● Objetivo do exercício:
Redigite sem alterações a parte do texto sobre a origem da palavra Marijuana que começa em "Mas o que tem" e segue até "das grandes navegações.".

Com a repressão ao consumo do álcool, outras formas de “fuga da realidade” se popularizaram. Entre elas a milenar erva. Com a popularização da danada no sul do EUA – durante a quebra da bolsa de 1929 - protestantes puritanos começaram a espalhar através de boatos que a maconha daria uma força sobre-humana aos mexicanos. Isso seria uma vantagem injusta na busca pelos escassos empregos naquela época. Mexendo no bolso da família americana ficou fácil acreditar em tal ladainha.

Mas o que tem a ver esse mero funcionário público americano com a origem da palavra Marijuana? Segundo a reportagem foi o tio da esposa de Aslinger quem criou o termo Marijuana. Andrew Mellon era o nome dele. Dono da gigante petrolífera Gulf Oil e um dos principais investidores da igualmente gigante Du Pont.

Nos anos 20, a Du Pont estava desenvolvendo vários produtos a partir do petróleo que disputavam o mercado com os produtores de cânhamo. Do cânhamo obtem-se materiais combustíveis (parecido com o processo de extração da mamona brasileira) e tecidos ou papeis de grande resistência e durabilidade.Foi muito usado no tempo das grandes navegações.

Sim, mas Andrew Mellon e Henry Aslinger tinham um grande aliado em comum: William Randolph Hearst. Esse cidadão era dono de uma imensa rede de jornais e uma das pessoas mais influentes dos Estados Unidos naquele tempo. Hearst também era dono de terras e as usava para plantar eucaliptos e outras árvores para produzir papel. Ele também queria o cânhamo fora da parada. Foi nele que Orson Welles se inspirou para criar “O cidadão Kane”.

Juntos eles popularizaram a palavra Marijuana, pois de acordo com a reportagem queriam algo que soasse bem hispânico. Permitindo assim a associação direta entre a droga e os mexicanos.

Foi o cidadão Kane, ou melhor , o cidadão Hearst quem iniciou, nos anos 30, uma intensa campanha contra a maconha. Seus jornais passaram a publicar seguidas matérias sobre a droga. Ás vezes afirmando que o consumo da erva fazia os mexicanos estuprarem mulheres brancas. Em outras noticiando que 60% dos crimes eram cometidos sob efeito da mesma.

O sucesso foi tamanho que através de manobras políticas dentro do congresso americano cassou-se o direito da espécie Cannabis Sativa de existir. Seu consumo ou plantio foi terminantemente proibido. Mas eles conseguiram muito mais do que criminalizar a planta. "A proibição das drogas serve aos governos porque é uma forma de controle social das minorias", diz o cientista político Thiago Rodrigues, pesquisador do Núcleo de Estudos Interdisciplinares sobre Psicoativos. Funciona assim: "A maconha é coisa de mexicano, mexicanos são uma classe incômoda. Como não é possível proibir alguém de ser mexicano, proíbe-se algo que seja típico dessa etnia", diz Thiago.

● Seção de dados:
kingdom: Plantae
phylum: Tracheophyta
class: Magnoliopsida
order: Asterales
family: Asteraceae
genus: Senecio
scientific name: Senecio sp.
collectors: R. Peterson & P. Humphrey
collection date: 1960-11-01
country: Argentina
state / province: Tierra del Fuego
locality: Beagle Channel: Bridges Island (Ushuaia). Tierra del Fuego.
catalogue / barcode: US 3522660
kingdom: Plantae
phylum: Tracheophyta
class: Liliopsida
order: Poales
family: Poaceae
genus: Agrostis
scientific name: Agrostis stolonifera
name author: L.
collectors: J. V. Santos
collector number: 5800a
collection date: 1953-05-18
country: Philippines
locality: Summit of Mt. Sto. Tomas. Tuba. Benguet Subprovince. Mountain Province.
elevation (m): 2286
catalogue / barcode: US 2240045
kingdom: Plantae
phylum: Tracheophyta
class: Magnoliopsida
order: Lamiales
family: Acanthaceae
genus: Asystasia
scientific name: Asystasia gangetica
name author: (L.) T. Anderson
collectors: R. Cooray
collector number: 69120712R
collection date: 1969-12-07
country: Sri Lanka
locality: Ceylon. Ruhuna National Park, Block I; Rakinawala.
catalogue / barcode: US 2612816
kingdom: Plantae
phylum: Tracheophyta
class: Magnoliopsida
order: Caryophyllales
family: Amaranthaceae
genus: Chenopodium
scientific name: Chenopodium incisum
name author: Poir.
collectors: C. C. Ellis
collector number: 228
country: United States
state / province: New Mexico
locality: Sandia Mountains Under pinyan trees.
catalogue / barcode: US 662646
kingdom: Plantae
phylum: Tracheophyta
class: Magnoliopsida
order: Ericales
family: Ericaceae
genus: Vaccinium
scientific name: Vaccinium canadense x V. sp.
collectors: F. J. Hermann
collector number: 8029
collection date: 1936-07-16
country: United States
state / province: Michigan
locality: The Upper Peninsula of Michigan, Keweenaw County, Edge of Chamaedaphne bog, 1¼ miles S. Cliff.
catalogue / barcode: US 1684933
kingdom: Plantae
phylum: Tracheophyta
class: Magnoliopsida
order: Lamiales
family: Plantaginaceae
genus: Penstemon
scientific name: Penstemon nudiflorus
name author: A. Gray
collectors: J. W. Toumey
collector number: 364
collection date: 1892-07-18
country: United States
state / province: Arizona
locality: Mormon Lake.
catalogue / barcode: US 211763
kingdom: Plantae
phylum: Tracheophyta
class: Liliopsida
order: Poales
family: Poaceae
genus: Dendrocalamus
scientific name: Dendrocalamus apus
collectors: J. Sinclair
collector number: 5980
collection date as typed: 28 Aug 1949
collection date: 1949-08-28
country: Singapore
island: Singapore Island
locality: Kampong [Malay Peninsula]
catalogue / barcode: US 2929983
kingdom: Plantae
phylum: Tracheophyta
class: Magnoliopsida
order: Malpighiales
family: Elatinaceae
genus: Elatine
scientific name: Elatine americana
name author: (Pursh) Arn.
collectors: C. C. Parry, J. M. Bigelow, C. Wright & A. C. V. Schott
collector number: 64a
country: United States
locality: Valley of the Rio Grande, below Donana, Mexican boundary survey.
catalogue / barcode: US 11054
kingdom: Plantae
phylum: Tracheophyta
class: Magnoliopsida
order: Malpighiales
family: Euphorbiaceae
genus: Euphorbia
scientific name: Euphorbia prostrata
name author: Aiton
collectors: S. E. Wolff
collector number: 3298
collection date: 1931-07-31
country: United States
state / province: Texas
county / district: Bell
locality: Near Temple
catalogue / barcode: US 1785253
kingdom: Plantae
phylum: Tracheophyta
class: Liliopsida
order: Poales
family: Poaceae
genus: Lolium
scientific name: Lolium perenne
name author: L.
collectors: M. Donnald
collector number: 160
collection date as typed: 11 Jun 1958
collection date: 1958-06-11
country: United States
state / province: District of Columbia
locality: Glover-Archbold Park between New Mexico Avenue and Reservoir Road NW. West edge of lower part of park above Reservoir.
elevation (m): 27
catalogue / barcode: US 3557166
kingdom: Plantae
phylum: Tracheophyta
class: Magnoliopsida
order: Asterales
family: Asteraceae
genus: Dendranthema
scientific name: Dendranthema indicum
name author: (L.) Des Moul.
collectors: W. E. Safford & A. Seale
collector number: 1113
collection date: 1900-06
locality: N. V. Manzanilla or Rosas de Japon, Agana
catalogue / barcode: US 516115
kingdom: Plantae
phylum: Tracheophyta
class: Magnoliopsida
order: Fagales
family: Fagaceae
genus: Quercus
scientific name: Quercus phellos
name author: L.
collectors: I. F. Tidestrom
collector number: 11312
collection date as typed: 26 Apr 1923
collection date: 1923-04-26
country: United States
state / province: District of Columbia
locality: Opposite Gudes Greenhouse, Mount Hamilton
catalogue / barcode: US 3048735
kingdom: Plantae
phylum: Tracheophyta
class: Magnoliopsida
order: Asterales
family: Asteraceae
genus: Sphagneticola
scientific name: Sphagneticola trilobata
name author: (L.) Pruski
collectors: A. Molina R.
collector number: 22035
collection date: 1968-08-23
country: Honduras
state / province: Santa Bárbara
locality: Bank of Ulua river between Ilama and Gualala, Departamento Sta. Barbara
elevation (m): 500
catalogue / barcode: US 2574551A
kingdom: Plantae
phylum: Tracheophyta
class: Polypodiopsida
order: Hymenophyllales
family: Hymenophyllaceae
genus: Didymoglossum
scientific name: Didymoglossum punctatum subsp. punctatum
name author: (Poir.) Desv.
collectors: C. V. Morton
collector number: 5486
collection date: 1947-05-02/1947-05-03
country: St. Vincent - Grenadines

● Resposta escrita:
Mas o que tem a ver esse mero funcionário público americano com a origem da palavra Marijuana? Segundo a reportagem foi o tio da esposa de Aslinger quem criou o termo Marijuana. Andrew Mellon era o nome dele. Dono da gigante petrolífera Gulf Oil e um dos principais investidores da igualmente gigante Du Pont.

Nos anos 20, a Du Pont estava desenvolvendo vários produtos a partir do petróleo que disputavam o mercado com os produtores de cânhamo. Do cânhamo obtem-se materiais combustíveis (parecido com o processo de extração da mamona brasileira) e tecidos ou papeis de grande resistência e durabilidade.Foi muito usado no tempo das grandes navegações.